E parliamo, finalmente di TESV: Skyrim o solo Skyrim per comodità. Sarà sembrato strano che in un articolo sui draghi, ancora non si parlasse del gioco che forse più di tutti, nel mainstream, ha basato la sua campagna pubblicitaria sull’iconografia draconica, sparandola di prepotenza nel trailer.
Skyrim è un caso molto particolare: nonostante l’ambientazione sia fantasy medievale con forti influenze dalla cultura norrena, la tipologia di draghi presenti attinge a piene mani dal drago d’India. Quelli nel gioco sono, infatti, viverne. Due ali e due zampe, impossibile sbagliare. Dal malvagio Alduin al saggio Paarthurnax.
L’origine di tutti i draghi presenti in Skyrim, viene fatta risalire ad Akatosh, Dio del Tempo dalle sembianze draconiche.
Ed invece, il famoso Sangue di Drago? Ha qualcosa a che fare con la vita vera o è totale finzione?
La risposta giusta è la prima. Il “sangue di drago” non è altro che una resina vegetale, originaria di alcuni alberi del sud-est asiatico. Nello specifico, viene ricavata da daemonorops, dracaena, croton, calamus e pterocarpus. Prende il nome dal suo colore rosso brunastro.
A questo punto, si potrebbe notare una certa somiglianza tra le creature descritte come viverne, e i Puk norreni. Ciò che ci permette di distinguerli è la stazza.
I Puk hanno, come le viverne, due zampe e due ali. A differenza di queste ultime però, hanno dimensioni ridotte, molto più vicine a quelle di un uomo che di un dinosauro. Le viverne, invece, sono la perfetta via di mezzo tra il Puk ed il dragone occidentale classico: sono di grossa taglia, hanno solo due zampe e sputano fuoco.
Trattasi per lo più di cavilli mitologici, ma tant’è.
Nella cultura babilonese, la figura draconica di riferimento era il mušḫuššu: compagno del dio Marduk, era ciò che oggi definiremmo una chimera. Aveva sembianze di leone, testa di serpente con le corna e corpo ricoperto di scaglie. Col progredire delle culture, la rappresentazione mutò più volte, tanto da non lasciarne un univoco ricordo.
Ad affrontare una rappresentazione chimerica, ci pensa Capcom col suo Dragon’s Dogma. Uscito nel 2012, questo rpg riscuote subito un forte successo commerciale. All’inizio dell’avventura, durante la fase tutorial, ci troveremo a combattere il primo boss. Denominato proprio “Chimera”, la creatura riprende dalla cultura mesopotamica due dei tre elementi del mušḫuššu: la parte leonina e quella serpentina sono rispettate; impossibile capire se lo siano esattamente come i babilonesi pensavano tale divinità. Ai due animali si aggiunge una parte di capra, utile a dare le corna tipiche della creatura babilonese.

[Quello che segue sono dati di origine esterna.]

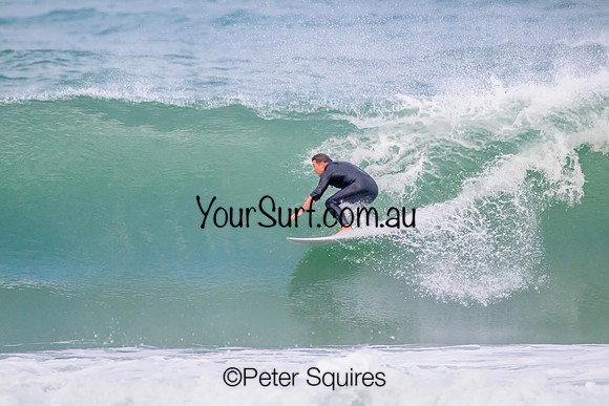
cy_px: 203
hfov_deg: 2.5
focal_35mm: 835
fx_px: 14134
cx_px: 304
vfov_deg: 1.6
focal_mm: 800
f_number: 11
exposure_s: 1/2000
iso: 5000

Nel gioco di Capcom saranno presenti tante varietà di draghi, appartenenti ora ad una cultura, poi ad un’altra. Grigori ad esempio è molto più simile ad un classico dragone che ad altro: di stazza colossale, di colore rosso tendente all’arancione, dotato di grande forza ed intelligenza. Tuttavia, presentava solo due zampe. Vi sono poi delle più classiche viverne, sulla scia di quelle già analizzate.
Tanto è stato scritto sui draghi. Tanto ancora ce ne sarà da scrivere. Il fascino alla base di queste creature è difficile da esplorare data la loro estrema insondabilità. Da videogiocatori attenti, è nostro e vostro compito continuare a tenere gli occhi aperti. Ciò che è certo è che adesso, approcciando un gioco con all’interno una creatura draconica, dovremo pensarci due volte prima di liquidarlo come semplice “drago”.